I am quite new to this, so please excuse me if my question sounds stupid.

What I am trying to do is build a rather simple model which approximates several normal distribution in dependence on some measured integer value.

So the data could look like something like this:
[ (1, 1.2), (0, 0.9), (1, 0.8), (2, 1.3), … ] , so each measurement has the form (k, val).

Now, I could model each separately, so have one model for each k, but for learning purposes, I wanted to try to model it in one go, like this:

with pm.Model() as m:
    observed_vals = pm.Data('obs_v', vals_from_above)
    observed_k = pm.Data('obs_k', k_from_above)

    # for k ranging from zero to four, we need five different mu's:
    mu = pm.Normal('mu', mu=1.0, sigma=1.0, shape=5)

    # k can follow a Poisson-distribution:
    k = pm.Poisson('k', mu=0.5, observed=observed_k)
    mu_k = pm.Deterministic('mu_k', mu[k])

    val = pm.Normal('v', mu=mu_k, sigma=0.1, observed=observed_vals)

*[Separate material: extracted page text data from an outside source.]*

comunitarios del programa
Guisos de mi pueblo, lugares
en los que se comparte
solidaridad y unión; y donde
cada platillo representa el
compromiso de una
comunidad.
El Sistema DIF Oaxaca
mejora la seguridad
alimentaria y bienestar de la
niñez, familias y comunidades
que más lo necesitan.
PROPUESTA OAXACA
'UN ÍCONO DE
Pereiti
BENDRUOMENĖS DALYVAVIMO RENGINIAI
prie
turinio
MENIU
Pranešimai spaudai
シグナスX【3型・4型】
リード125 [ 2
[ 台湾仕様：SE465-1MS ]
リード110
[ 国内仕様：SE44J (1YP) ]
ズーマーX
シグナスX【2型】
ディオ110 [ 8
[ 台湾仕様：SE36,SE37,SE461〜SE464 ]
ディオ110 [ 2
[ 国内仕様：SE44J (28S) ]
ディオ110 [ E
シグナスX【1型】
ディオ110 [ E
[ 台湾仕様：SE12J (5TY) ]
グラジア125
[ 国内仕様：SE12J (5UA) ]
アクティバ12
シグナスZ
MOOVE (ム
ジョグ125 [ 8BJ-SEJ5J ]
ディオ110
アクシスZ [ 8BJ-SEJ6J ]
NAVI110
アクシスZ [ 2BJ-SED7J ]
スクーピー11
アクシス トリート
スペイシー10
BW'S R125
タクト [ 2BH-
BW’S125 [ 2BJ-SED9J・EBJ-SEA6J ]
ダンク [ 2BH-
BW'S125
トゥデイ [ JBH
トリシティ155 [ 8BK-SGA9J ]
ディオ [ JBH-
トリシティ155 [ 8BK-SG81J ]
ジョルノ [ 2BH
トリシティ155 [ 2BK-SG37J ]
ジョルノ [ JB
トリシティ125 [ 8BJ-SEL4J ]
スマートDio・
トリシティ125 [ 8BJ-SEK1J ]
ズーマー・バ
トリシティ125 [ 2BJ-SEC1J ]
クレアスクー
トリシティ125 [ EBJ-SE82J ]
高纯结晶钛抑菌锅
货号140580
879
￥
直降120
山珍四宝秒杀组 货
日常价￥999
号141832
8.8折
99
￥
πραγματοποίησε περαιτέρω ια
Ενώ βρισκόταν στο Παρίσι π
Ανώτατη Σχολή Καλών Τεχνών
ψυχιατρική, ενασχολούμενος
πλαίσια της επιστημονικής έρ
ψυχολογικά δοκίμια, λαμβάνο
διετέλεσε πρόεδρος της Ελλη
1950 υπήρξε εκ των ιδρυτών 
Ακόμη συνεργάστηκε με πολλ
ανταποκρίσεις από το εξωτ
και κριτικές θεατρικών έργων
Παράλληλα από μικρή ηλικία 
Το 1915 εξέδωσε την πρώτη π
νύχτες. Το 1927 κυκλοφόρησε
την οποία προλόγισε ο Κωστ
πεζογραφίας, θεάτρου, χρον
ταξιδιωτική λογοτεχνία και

The assumption was that during run-time, the code should decide which mu[k]-value to choose, based on the respective observed k. So for each row, it would assume one out of five mu-values and use that, with k acting as index to the model / model switch.

When I run this, the compiler complains about an “Optimization failure”.

I suspect this is down to Theano not being able to compute a gradient in this graph?

Does anyone have an idea how to properly do this or is this a use-case for parallel models only?

P.S.: For reference, fixing mu by choosing mu_k = pm.Deterministic('mu_k', mu[0] works perfectly fine.